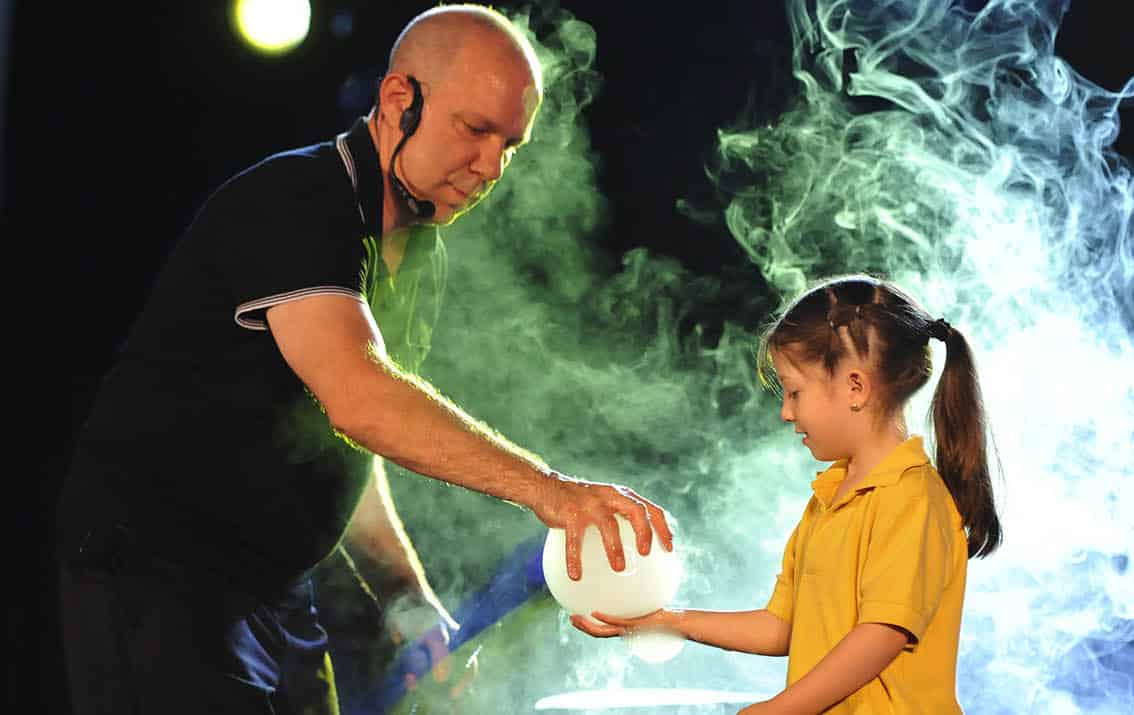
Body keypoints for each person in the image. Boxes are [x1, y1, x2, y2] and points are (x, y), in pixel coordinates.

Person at [55, 5, 672, 713]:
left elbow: (345, 436)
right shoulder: (297, 201)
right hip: (159, 575)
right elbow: (361, 397)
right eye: (474, 130)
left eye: (511, 145)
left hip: (275, 592)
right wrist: (551, 490)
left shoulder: (421, 255)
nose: (490, 167)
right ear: (397, 101)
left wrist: (408, 598)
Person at [572, 274, 1001, 713]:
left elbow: (882, 635)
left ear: (855, 387)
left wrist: (780, 709)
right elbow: (780, 627)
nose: (786, 412)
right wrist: (661, 621)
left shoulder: (911, 500)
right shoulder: (828, 498)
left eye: (795, 392)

# # # # # # #

(WHAT IS NEEDED) Repeat the data verbatim, excluding all pictures.

(EXERCISE ANSWER)
Body keypoints for each person in the image. Boxes are [x1, y1, x2, y2] and points are (x, y), in pixel coordinates.

Person at [55, 5, 672, 713]:
left elbow: (345, 436)
right shoulder: (297, 201)
right hip: (159, 575)
right elbow: (361, 397)
right eye: (474, 130)
left eye: (511, 145)
left hip: (275, 592)
right wrist: (551, 490)
left shoulder: (421, 255)
nose: (490, 167)
right ear: (397, 101)
left wrist: (408, 598)
Person at [572, 274, 1001, 713]:
left elbow: (882, 635)
left ear: (855, 387)
left wrist: (780, 709)
right elbow: (780, 627)
nose: (786, 412)
right wrist: (661, 621)
left shoulder: (911, 500)
right shoulder: (828, 498)
left eye: (795, 392)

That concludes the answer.